Aaron's Page

This is where I post about what I'm working on.

--- Day 5: Hydrothermal Venture ---

or..

I've only watched episode one of Squid Game, no spoilers please...

one art please

Part 1

Python

I did this in the slowest way possible, using a list to store all of the coords as tuples that are generate by every vertical or horizontal line, then I created a set from that and every time a count of the list of coords of a value from the set was greater than one, I incremented my counter to produce the result.

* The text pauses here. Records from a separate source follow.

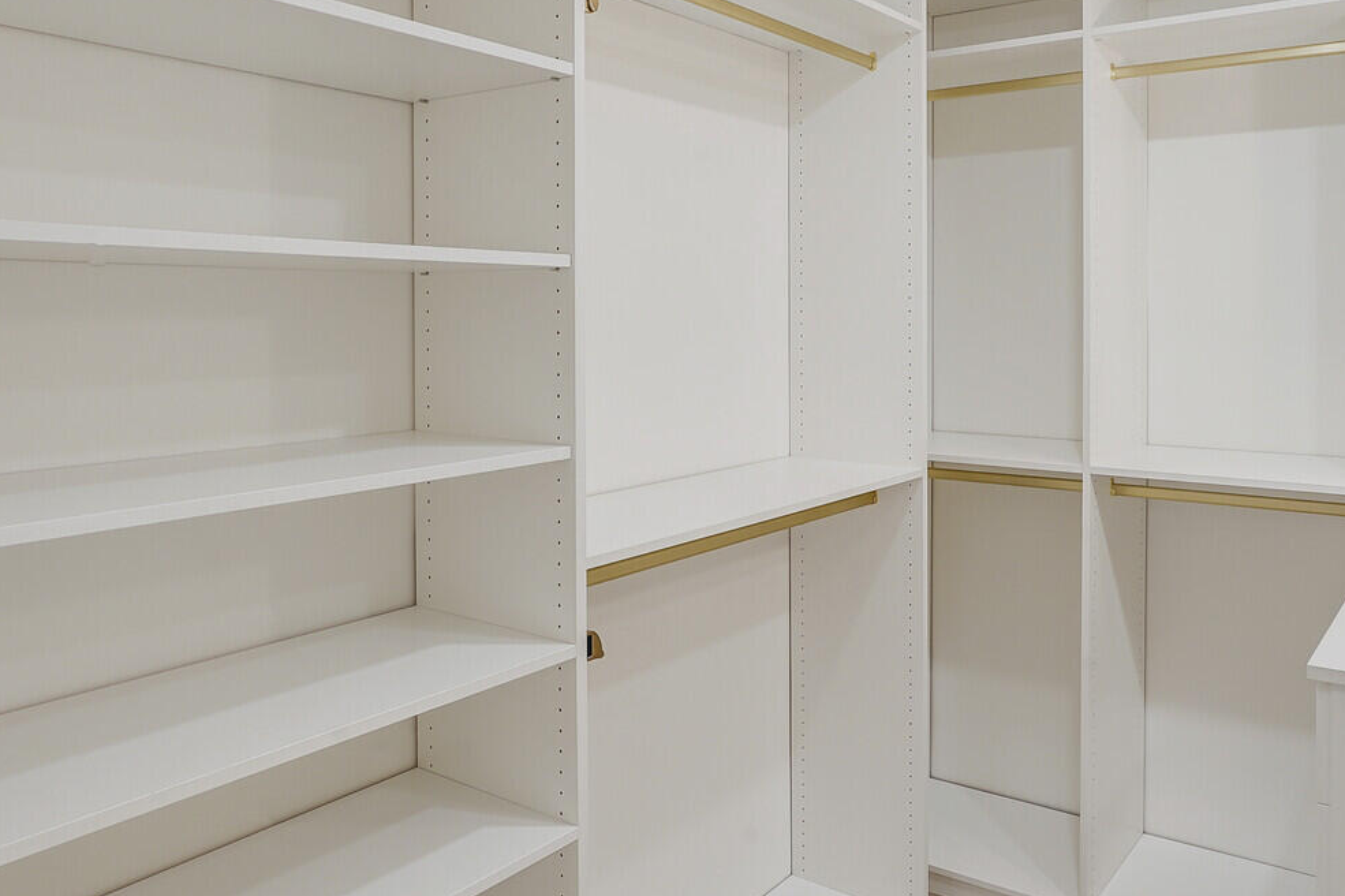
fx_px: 971
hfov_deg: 65.1
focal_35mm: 26
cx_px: 1012
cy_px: 316
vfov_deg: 48.9
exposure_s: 1/8
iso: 320
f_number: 11
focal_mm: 16
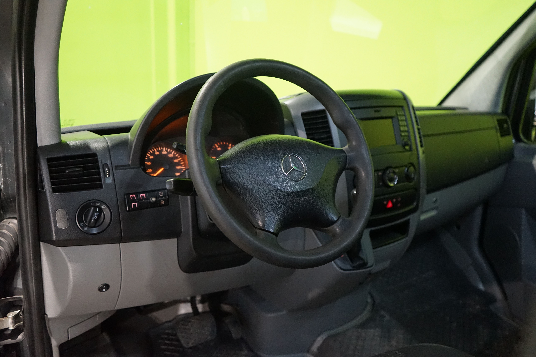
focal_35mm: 30
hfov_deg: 61.9
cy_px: 178
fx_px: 447
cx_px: 268
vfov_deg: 43.6
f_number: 3.5
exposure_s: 1/100
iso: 6400
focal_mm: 30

Admittedly, I got tripped up with my greater than less than comparisons because I was comparing string representations of ints rather than ints, which produces improper results for the desired use case, as can be seen below:

>>> 10 > 2
True
>>> "10" > "2"
False
>>>

Once I corrected this error, and allowed for 350 seconds for my code to run, I got the right answer. When I do this in go, I'll use my lessons from part 2 to make it work properly.

Go

Finally completed this part on day 8 after helping my friend John try to work through his c# problems for this one. I am now getting just a little bit more accustomed to writing my own functions for things that would be trivial in python. This one also got me more comfortable working in nested maps.

Part 2

Python

Initially, I tried writing this the same was a part 1 so I could beat a friend on a private leaderboard, but I kept hitting memory errors, which I assumed was due to how I was storing coords in a giant list. This was incorrect.

I was only handling diagonals with increasing slopes...which meant that some of my while loops I was using to calculate those would never end. Oopsie.

The memory error did prompt me to refactor the way I was handling the coods into a dict of form:

d = { '0' : {
              '0' : 0,
              '1' : 0
            },
      '1' : {
              '0' : 0
            }
    }

I saw an example of someone pre-populating the keys with all values 0-1000, but I didn't care for that so I dynamically allocated the keys by looking for them first before writing them.

Go

I completed this using all of my logic from P1 and just adding in a function to check diagonals. Pretty straight forward with the lessons learned from my Python P2.